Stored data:
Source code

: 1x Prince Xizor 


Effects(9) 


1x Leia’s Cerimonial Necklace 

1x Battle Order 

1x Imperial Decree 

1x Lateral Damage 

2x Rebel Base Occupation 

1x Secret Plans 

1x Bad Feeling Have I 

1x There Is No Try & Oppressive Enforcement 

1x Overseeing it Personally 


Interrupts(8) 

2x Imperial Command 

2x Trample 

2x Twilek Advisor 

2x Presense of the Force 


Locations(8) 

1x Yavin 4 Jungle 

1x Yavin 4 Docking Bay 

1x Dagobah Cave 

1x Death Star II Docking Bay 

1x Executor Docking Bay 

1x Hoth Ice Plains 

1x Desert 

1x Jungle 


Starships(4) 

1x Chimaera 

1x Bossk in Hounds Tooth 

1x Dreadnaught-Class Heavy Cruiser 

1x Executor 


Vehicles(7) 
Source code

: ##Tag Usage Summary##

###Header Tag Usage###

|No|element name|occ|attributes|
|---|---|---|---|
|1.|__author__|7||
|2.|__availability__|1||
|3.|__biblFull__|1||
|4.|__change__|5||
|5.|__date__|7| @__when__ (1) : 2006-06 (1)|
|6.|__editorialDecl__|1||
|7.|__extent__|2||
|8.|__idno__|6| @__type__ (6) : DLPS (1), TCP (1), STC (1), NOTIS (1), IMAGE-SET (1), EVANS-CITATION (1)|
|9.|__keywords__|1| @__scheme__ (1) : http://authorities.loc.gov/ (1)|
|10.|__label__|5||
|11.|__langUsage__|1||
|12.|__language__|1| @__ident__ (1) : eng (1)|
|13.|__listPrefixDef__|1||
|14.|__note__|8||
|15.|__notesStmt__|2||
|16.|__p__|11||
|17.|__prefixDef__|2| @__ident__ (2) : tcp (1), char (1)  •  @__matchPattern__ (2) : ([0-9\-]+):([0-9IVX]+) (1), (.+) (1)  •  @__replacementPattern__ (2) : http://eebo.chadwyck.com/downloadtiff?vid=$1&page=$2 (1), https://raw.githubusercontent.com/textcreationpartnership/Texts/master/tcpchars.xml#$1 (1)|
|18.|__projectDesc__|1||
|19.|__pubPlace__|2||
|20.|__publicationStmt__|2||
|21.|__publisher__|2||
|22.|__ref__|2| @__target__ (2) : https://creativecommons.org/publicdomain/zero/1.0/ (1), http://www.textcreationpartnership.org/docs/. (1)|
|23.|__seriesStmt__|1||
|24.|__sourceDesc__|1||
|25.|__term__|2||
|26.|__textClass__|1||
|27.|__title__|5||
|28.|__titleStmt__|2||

Task to complete: Copy every line of the data that holds the string "Yavin".

Response below:
1x Yavin 4 Jungle 
1x Yavin 4 Docking Bay 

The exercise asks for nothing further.